Supplied entries »
----------

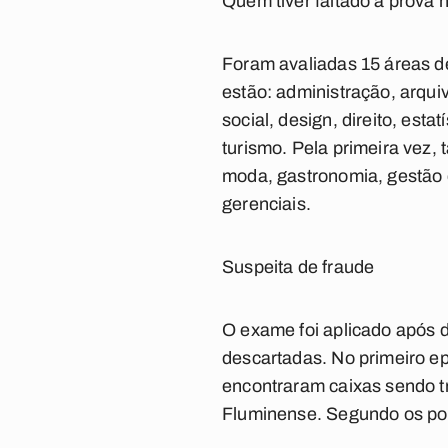
Quem tiver faltado à prova 
Foram avaliadas 15 áreas de
estão: administração, arqui
social, design, direito, esta
turismo. Pela primeira vez,
moda, gastronomia, gestão 
gerenciais.
Suspeita de fraude
O exame foi aplicado após 
descartadas. No primeiro epi
encontraram caixas sendo t
Fluminense. Segundo os pol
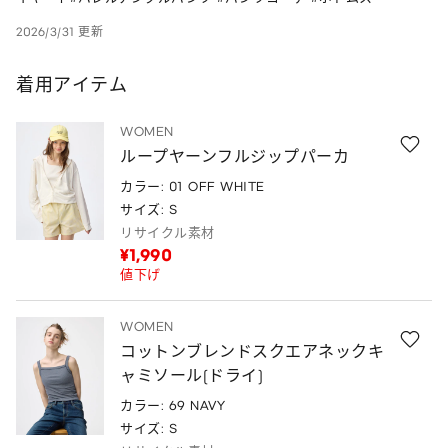
2026/3/31 更新
着用アイテム
WOMEN
ループヤーンフルジップパーカ
カラー: 01 OFF WHITE
サイズ: S
リサイクル素材
¥1,990
値下げ
WOMEN
コットンブレンドスクエアネックキ
ャミソール(ドライ)
カラー: 69 NAVY
サイズ: S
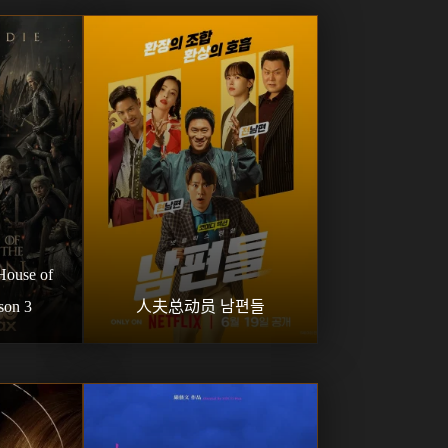
se of 
son 3
人夫总动员 남편들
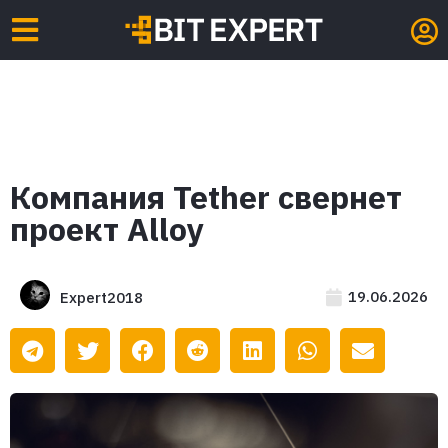
Компания Tether свернет
проект Alloy
19.06.2026
Expert2018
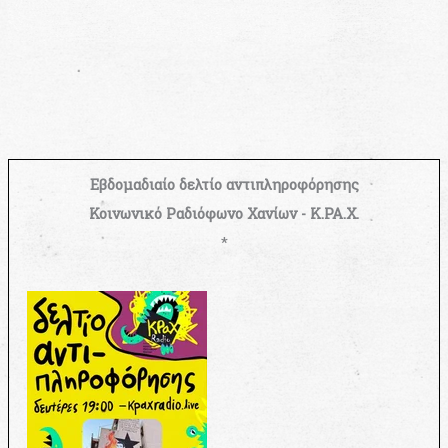
Εβδομαδιαίο δελτίο αντιπληροφόρησης
Κοινωνικό Ραδιόφωνο Χανίων - Κ.ΡΑ.Χ.
*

----------

What you will do » Repeat all the data as it stands, dropping any images it holds.

Task output »
Quem tiver faltado à prova 
Foram avaliadas 15 áreas de
estão: administração, arqui
social, design, direito, esta
turismo. Pela primeira vez,
moda, gastronomia, gestão 
gerenciais.
Suspeita de fraude
O exame foi aplicado após 
descartadas. No primeiro epi
encontraram caixas sendo t
Fluminense. Segundo os pol
2026/3/31 更新
着用アイテム
WOMEN
ループヤーンフルジップパーカ
カラー: 01 OFF WHITE
サイズ: S
リサイクル素材
¥1,990
値下げ
WOMEN
コットンブレンドスクエアネックキ
ャミソール(ドライ)
カラー: 69 NAVY
サイズ: S
se of 
son 3
人夫总动员 남편들
Компания Tether свернет
проект Alloy
19.06.2026
Expert2018
Εβδομαδιαίο δελτίο αντιπληροφόρησης
Κοινωνικό Ραδιόφωνο Χανίων - Κ.ΡΑ.Χ.
*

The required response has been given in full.